6. Processing is necessary for the establishment, exercise or defense of legal claims, or whenever courts are acting in their judicial capacity.
7. Processing is necessary for reasons of substantial public interest on the basis of EU or Member State law which shall be proportionate to the aim pursued, respects the essence of the right to data protection and provide for suitable and specific measures to safeguard the fundamental rights and interests of the Data Subject.
8. Processing is necessary for the purposes of preventative or occupational medicine, for assessing the working capacity of the employee, medical diagnosis, the provision of health or social care or treatment or the management of health or social care systems and services on the basis of EU or Member State law or a contract with a health professional and subject to the necessary conditions and safeguards.

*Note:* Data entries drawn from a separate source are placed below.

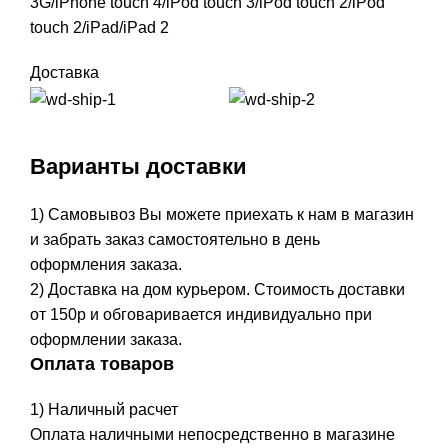
3G/iPhone touch 4/iPod touch 3/iPod touch 2/iPod
touch 2/iPad/iPad 2
Доставка
Варианты доставки
1) Самовывоз Вы можете приехать к нам в магазин
и забрать заказ самостоятельно в день
оформления заказа.
2) Доставка на дом курьером. Стоимость доставки
от 150р и обговаривается индивидуально при
оформлении заказа.
Оплата товаров
1) Наличный расчет
Оплата наличными непосредственно в магазине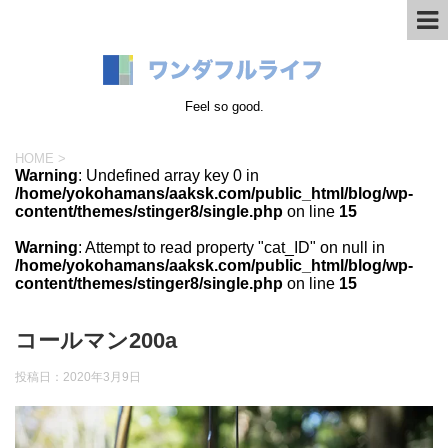
Feel so good.
HOME
>
Warning
: Undefined array key 0 in
/home/yokohamans/aaksk.com/public_html/blog/wp-
content/themes/stinger8/single.php
on line
15
Warning
: Attempt to read property "cat_ID" on null in
/home/yokohamans/aaksk.com/public_html/blog/wp-
content/themes/stinger8/single.php
on line
15
コールマン200a
投稿日：
2020年3月9日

9. Processing is necessary for reasons of public interest in the area of public health, such as protecting against serious cross-border threats to health or ensuring high standards of quality and safety of healthcare and of medicinal products or medical devices, on the basis of EU or Member State law which provides for suitable and specific measures to safeguard the rights and freedoms of the Data Subject, in particular professional secrecy.
10. Processing is necessary for archiving purposes in the public interest, scientific, or historical research purposes or statistical purposes, which shall be proportionate to the aim pursued, respect the essence of the right to data protection and provide for suitable and specific measures to safeguard fundamental rights and interests of the Data Subject.

---

^[1] Sensitive personal data means personal data revealing racial or ethnic origin, political opinions, religious or philosophical beliefs, or trade union membership, and the processing of genetic data, bio-metric data, data concerning health, a Data Subject’s sex life or sexual orientation, and a Data Subject’s criminal convictions.